Collect each line of the records containing the string "knee".

■ ■ ■ ■ ■ ■ ■

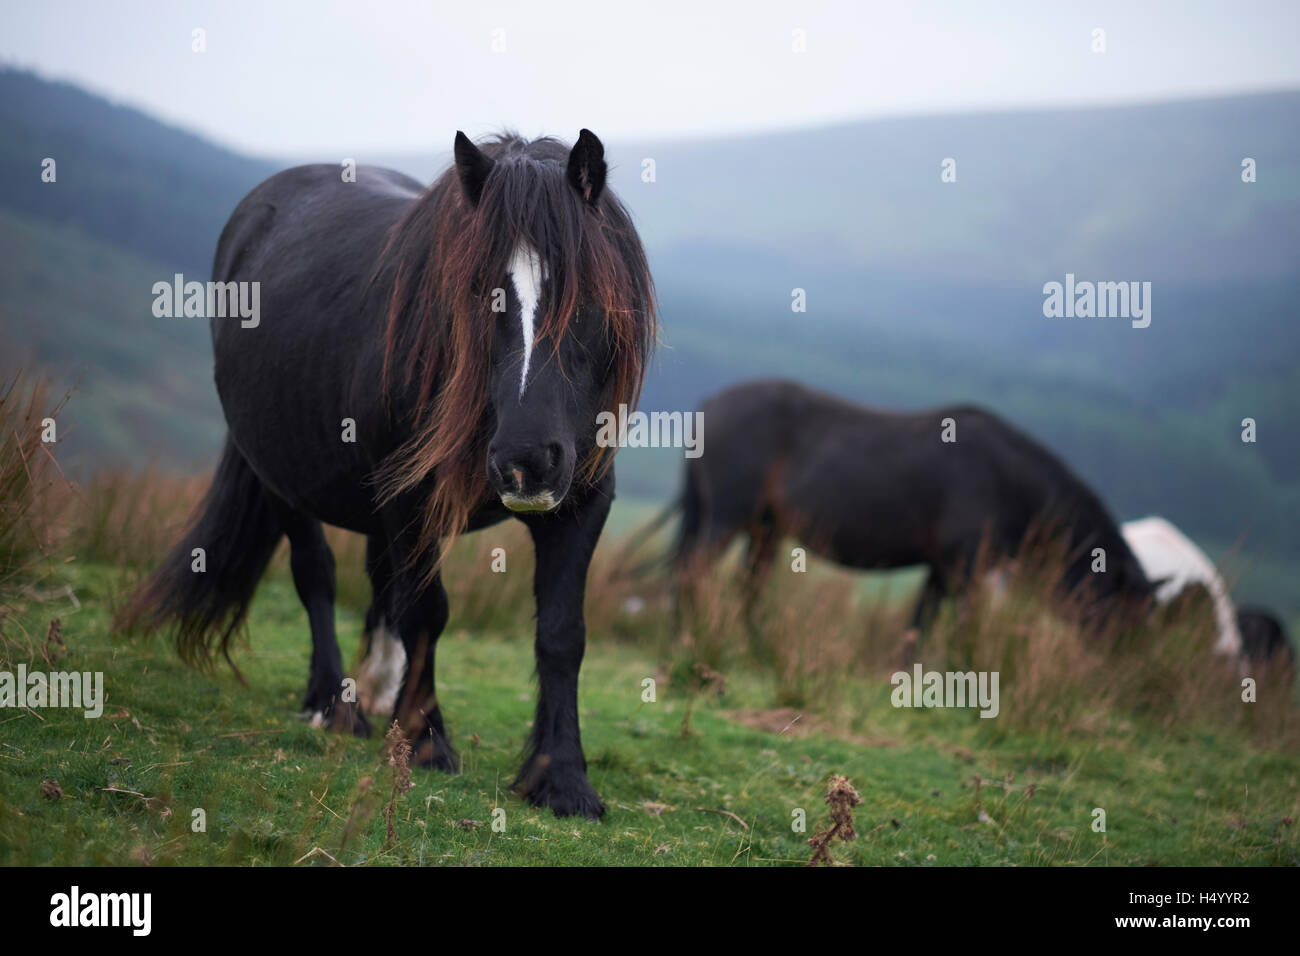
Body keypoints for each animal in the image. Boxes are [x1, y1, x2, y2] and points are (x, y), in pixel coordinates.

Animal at [116, 130, 657, 819]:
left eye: (587, 295)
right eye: (481, 291)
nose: (526, 459)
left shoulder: (582, 498)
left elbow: (561, 634)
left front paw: (560, 778)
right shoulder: (412, 499)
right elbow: (426, 611)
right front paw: (426, 741)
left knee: (380, 583)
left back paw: (375, 691)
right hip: (282, 473)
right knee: (316, 575)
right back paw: (334, 704)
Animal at [662, 379, 1153, 631]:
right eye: (1124, 613)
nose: (1121, 680)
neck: (1008, 481)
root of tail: (711, 403)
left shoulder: (943, 566)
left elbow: (919, 625)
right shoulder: (967, 567)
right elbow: (961, 626)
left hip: (765, 527)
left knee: (747, 586)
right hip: (728, 517)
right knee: (692, 572)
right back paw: (689, 635)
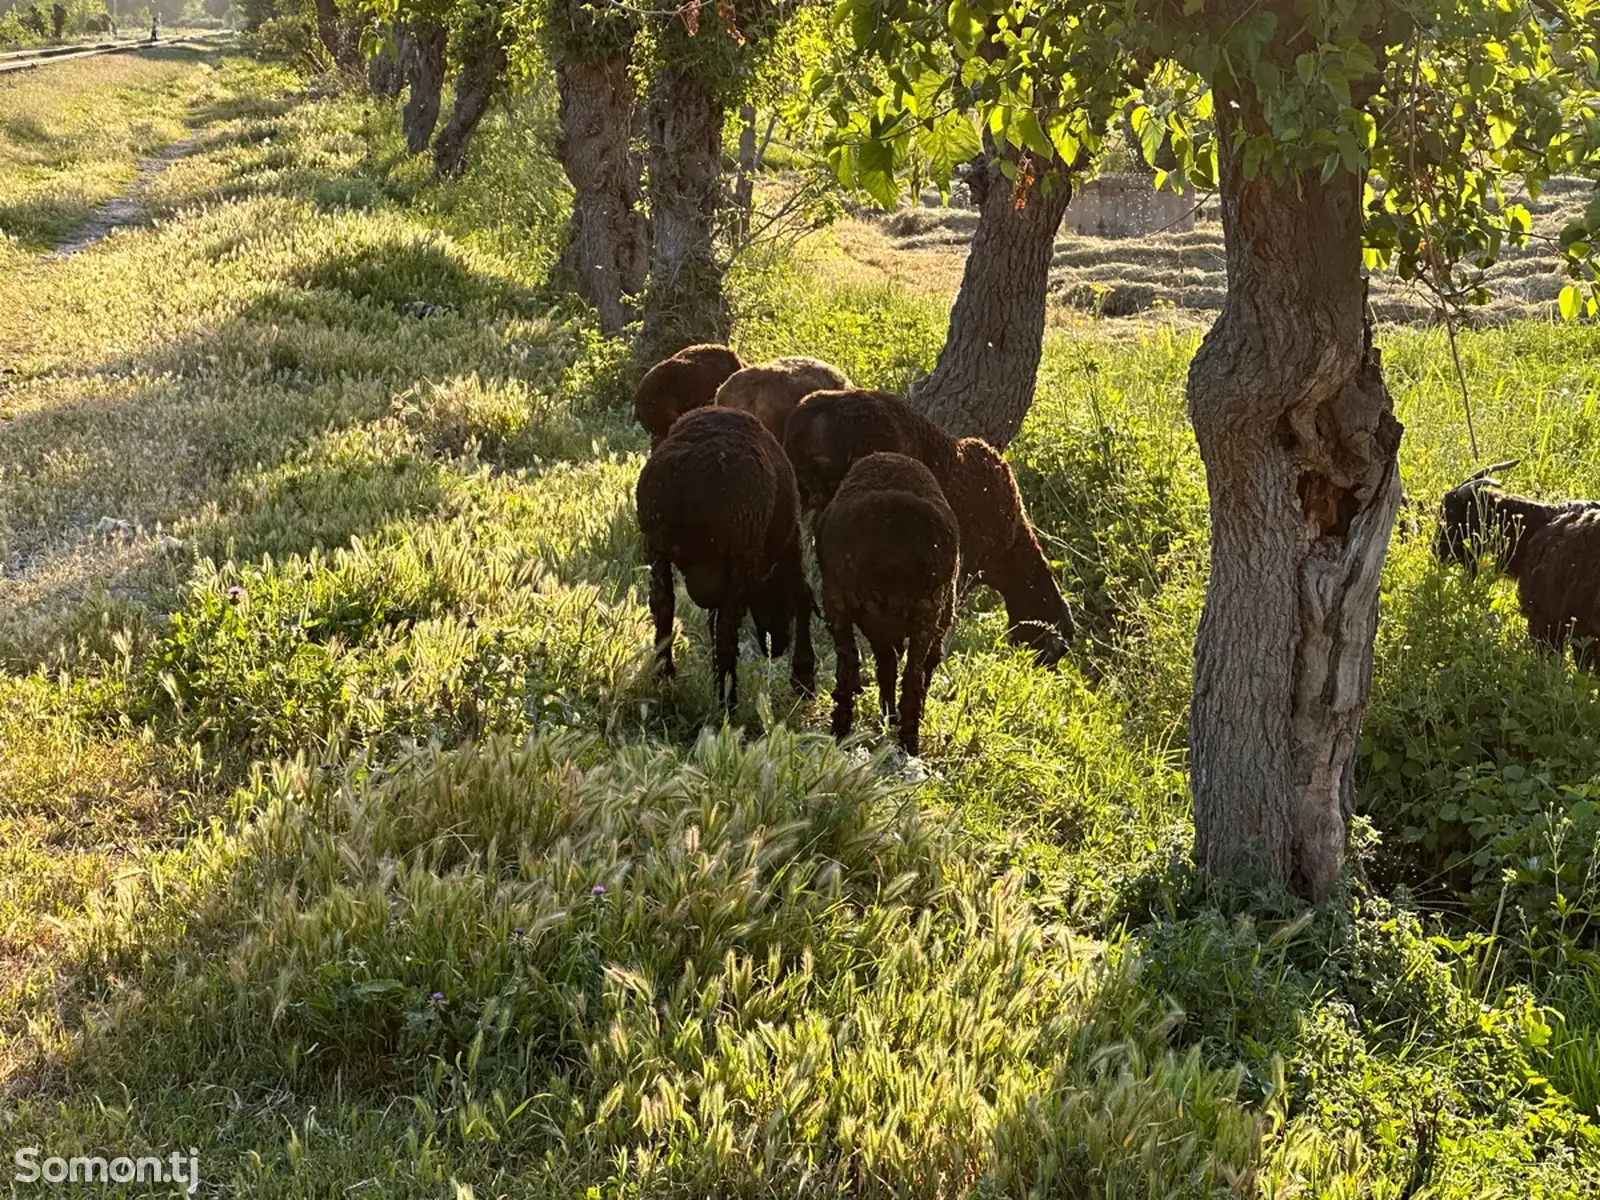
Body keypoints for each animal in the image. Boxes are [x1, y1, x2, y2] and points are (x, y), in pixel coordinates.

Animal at [633, 409, 812, 710]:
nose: (777, 648)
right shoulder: (791, 545)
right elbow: (803, 596)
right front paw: (804, 678)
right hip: (741, 557)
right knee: (727, 630)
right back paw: (729, 701)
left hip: (655, 547)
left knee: (663, 605)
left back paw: (664, 674)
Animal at [819, 454, 953, 755]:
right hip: (927, 608)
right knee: (910, 674)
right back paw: (907, 739)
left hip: (839, 601)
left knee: (853, 664)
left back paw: (844, 731)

■ ■ ■ ■ ■ ■ ■

TASK RESULT:
left knee: (380, 583)
right knee: (316, 575)
left knee: (747, 586)
right knee: (692, 572)
right knee: (727, 630)
left knee: (663, 605)
right knee: (910, 674)
left knee: (853, 664)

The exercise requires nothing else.